The visitors simply did not know what had hit them. Shearer scored five goals (the hattrick coming in 12 first-half minutes), while Aaron Hughes, Kieron Dyer, and Gary Speed chipped in with a goal each as Newcastle thrashed the visitors 8-0 at a bouncing St. James’ Park.
A season that threatened to bring a relegation battle would end with an 11th place finish and FA Cup semifinal defeat to Chelsea.
It took a couple of years to get Newcastle up the Premier League table, but Robson would end up guiding the team to fourth and third-place finishes, and a return to the Champions League.
Newcastle 4-4 Arsenal (Feb. 5, 2011)
At a time of mid-table struggles, this astonishing match was a reminder that few football grounds could rival St. James’ Park for pure passion when team and supporters are in synch.
Not even one of football’s biggest cliches — it really was a game of two halves — could quite convey what took place on the pitch that day.
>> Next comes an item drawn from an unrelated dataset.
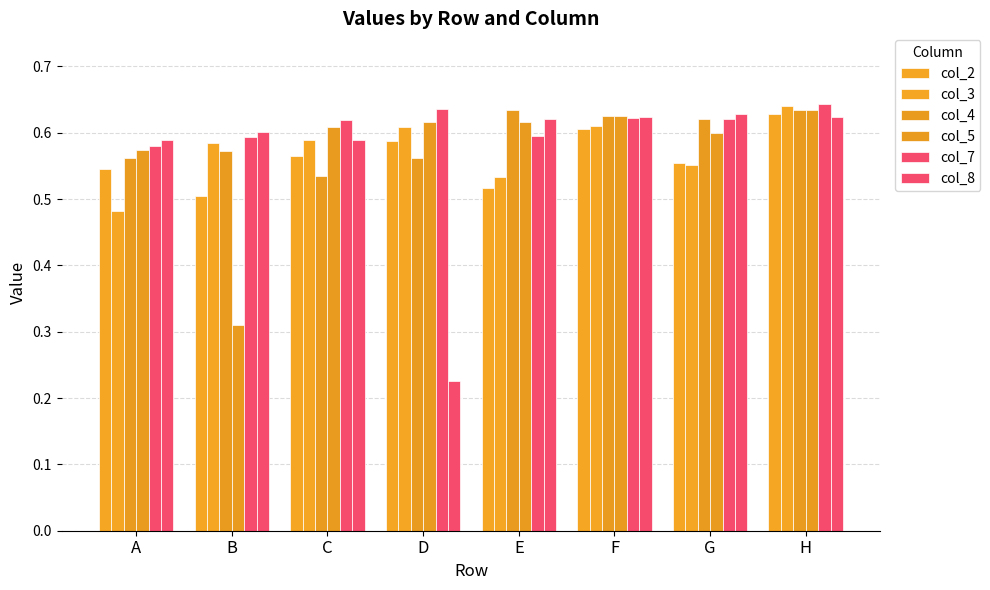

Are the bars horizontal?

No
Arsene Wenger’s young Arsenal team, second in the table and Manchester United’s prime challengers for the Premier League title, ripped the home side apart in a devastating opening 14 minutes, scoring four times through Theo Walcott, Johan Djourou, and a Robin van Persie double. Anything that could go wrong for Newcastle, did.
The second half saw a complete turnaround in fortune for Alan Pardew’s team. Abou Diaby’s sending off five minutes into the second half looked like it would give Newcastle a lift but by the 68th minute they were still four goals adrift. Then it all changed.
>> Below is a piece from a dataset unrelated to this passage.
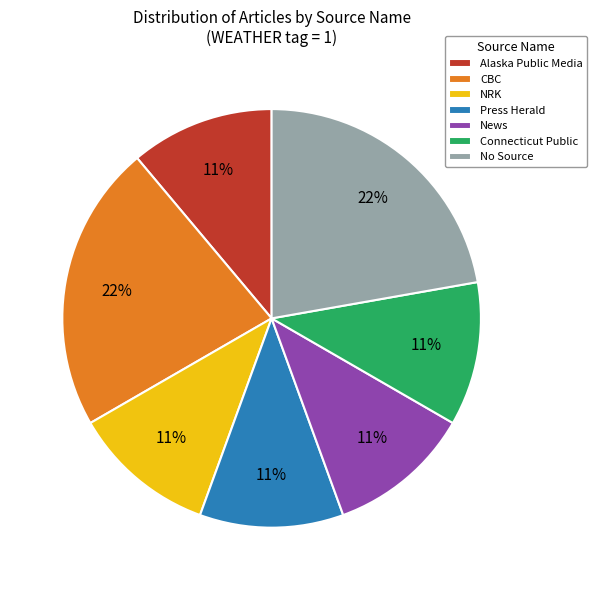

Is there a majority slice in this chart?

No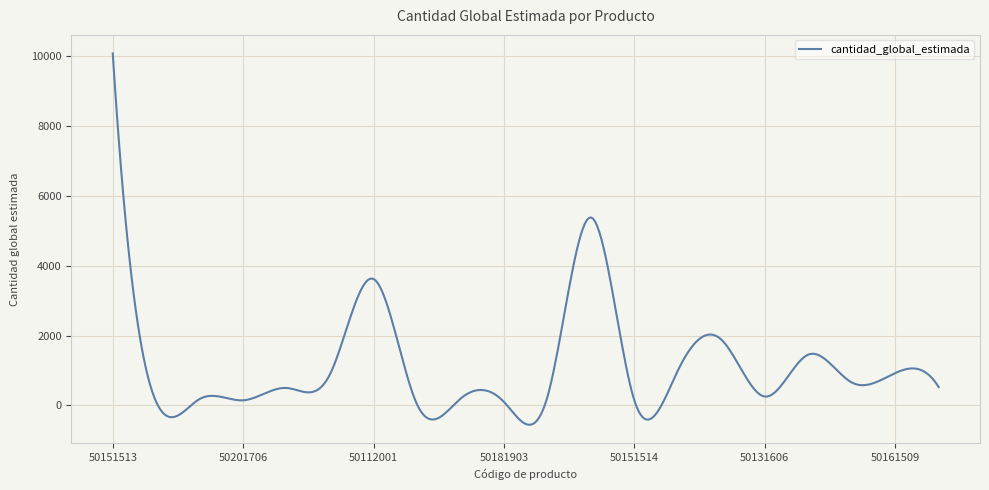

What is the smallest value displayed?

-552.9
A penalty was converted by Joey Barton, and seven minutes later the score was 2-4 thanks to Leon Best’s strike. With seven minutes of the match remaining, Newcastle were awarded another penalty, Barton again scoring to somehow give the home team sight of what would be one of the club’s greatest ever comebacks.
On 87 minutes, what seemed an impossible dream 20 minutes earlier came true. A Barton free kick was cleared by the Arsenal defense only for Cheick Tiote to strike a stunning volley past Arsenal keeper Wojciech Szczesny.
Cue mayhem on the pitch and in the stands.